To be honest, the contract situation is dire. The workers still don’t have what they truly organized for, despite all the successes, viral TikTok moments, and congressional letters pleading with Starbucks to engage in sincere negotiations. The majority of Starbucks locations that are unionized still lack a first contract. The Staten Island Amazon employees have been waiting for years. Trader Joe’s United, formed in 2022 after workers at a South Hadley, Massachusetts location voted to organize, described the bargaining process as Waiting for Godot — management attorneys showing up, going through the motions, ensuring nothing actually gets resolved. This may be the desired result: wear out the organizers, allow the initial enthusiasm to fade, wait for the founding members to give up or lose hope, and then declare the movement to be over.
And yet. The public figures are startling. According to research cited by the Economic Policy Institute, about 60 million American workers say they wish to organize a union. The discrepancy between what employees desire and what the system provides is, at the very least, a genuine and continuous conflict that doesn’t go away simply because some contract negotiations stall. The question now is whether this wave has actually altered American workers’ perceptions of collective action in a lasting way. It has been clearly slowed by corporate legal strategy, weakened labor laws, and the stark resource disparity between a $14 million budget for anti-union consultants and a group of warehouse packers with a fundraising page.
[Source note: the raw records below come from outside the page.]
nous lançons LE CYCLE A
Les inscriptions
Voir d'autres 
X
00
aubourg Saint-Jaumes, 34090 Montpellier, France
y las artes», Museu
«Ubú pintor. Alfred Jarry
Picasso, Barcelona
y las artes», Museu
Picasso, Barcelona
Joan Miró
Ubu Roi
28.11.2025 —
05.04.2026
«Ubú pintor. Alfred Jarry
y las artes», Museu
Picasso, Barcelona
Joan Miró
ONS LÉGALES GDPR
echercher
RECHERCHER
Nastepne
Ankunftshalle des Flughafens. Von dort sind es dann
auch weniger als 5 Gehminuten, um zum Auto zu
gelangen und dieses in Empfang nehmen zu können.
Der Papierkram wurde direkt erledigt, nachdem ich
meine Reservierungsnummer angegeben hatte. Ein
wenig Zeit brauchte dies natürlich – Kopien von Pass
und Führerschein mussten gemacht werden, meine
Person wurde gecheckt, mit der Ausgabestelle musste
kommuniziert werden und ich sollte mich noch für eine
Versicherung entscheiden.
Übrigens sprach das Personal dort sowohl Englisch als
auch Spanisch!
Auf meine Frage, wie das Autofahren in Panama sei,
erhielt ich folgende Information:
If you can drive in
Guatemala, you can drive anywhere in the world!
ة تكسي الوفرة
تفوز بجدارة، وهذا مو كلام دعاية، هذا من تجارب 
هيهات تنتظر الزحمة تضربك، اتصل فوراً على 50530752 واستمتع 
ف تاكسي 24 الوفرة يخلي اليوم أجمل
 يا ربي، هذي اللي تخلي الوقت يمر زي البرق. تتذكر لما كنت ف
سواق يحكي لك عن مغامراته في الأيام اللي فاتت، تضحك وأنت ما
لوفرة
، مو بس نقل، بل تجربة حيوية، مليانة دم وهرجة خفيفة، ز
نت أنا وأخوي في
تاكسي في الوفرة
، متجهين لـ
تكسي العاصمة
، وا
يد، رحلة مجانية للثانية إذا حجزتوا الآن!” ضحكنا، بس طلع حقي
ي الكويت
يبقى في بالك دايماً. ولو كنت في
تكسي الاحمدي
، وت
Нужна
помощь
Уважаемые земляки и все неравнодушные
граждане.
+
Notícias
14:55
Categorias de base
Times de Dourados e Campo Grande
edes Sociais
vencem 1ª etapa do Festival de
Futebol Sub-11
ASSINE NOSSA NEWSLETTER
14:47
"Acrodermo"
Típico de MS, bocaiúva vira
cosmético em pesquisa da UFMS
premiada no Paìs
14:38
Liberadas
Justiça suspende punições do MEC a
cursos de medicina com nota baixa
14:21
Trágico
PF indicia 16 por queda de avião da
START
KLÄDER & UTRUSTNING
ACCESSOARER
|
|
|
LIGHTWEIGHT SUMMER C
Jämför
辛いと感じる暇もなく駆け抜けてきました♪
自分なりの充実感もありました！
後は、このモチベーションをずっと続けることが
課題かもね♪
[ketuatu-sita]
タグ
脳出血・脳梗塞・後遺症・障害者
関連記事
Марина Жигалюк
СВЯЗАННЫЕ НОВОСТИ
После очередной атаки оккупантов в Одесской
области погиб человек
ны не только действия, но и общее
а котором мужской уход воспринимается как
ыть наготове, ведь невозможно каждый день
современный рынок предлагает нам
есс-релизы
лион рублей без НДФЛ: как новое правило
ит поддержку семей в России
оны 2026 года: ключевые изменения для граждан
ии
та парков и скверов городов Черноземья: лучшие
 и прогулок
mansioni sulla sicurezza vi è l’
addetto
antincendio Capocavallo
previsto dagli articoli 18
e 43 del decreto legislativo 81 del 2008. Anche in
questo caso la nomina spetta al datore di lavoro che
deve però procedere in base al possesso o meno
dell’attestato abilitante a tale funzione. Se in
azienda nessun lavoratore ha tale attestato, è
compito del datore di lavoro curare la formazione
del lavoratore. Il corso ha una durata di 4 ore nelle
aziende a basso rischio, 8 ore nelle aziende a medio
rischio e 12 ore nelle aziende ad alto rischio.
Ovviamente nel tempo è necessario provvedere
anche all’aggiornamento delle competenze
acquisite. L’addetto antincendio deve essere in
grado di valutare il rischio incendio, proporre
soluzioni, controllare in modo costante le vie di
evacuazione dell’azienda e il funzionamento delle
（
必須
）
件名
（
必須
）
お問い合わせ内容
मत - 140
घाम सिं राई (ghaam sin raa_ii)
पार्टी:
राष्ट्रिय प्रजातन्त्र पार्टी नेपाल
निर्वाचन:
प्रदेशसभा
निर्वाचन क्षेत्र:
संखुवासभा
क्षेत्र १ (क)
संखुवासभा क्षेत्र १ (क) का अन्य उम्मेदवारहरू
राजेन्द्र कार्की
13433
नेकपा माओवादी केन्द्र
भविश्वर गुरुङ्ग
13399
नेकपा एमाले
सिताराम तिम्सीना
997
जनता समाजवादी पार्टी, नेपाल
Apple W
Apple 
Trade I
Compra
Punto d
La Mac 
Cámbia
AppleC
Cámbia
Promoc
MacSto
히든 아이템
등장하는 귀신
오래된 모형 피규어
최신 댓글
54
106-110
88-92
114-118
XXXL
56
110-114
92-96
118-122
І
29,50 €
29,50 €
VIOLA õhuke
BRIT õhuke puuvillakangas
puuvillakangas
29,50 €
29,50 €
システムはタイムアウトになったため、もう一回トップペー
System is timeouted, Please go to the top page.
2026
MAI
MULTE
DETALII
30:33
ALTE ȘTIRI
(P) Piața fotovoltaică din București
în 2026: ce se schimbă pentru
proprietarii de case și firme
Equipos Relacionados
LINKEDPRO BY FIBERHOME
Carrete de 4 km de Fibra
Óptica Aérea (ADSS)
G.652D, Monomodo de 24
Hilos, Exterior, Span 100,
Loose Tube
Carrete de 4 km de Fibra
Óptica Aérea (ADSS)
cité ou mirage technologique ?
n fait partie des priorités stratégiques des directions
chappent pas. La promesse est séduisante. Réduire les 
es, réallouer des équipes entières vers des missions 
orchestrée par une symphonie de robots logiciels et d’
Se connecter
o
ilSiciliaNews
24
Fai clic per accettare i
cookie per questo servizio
The most honest response, given how this has developed over the past few years, seems to be: maybe. The strategies are novel. The culture is distinct. Compared to their parents, a generation of workers who joined the workforce during the financial crisis and worked gigs and zero-hour contracts during their twenties have a different perspective on institutional loyalty. They have no intention of waiting for the AFL-CIO to present a strategy. They’re organizing themselves, and they’re doing it in front of cameras all the time.
It’s still genuinely unclear if that will be sufficient to overcome decades of lax labor laws and billion-dollar corporations’ willingness to spend whatever it takes.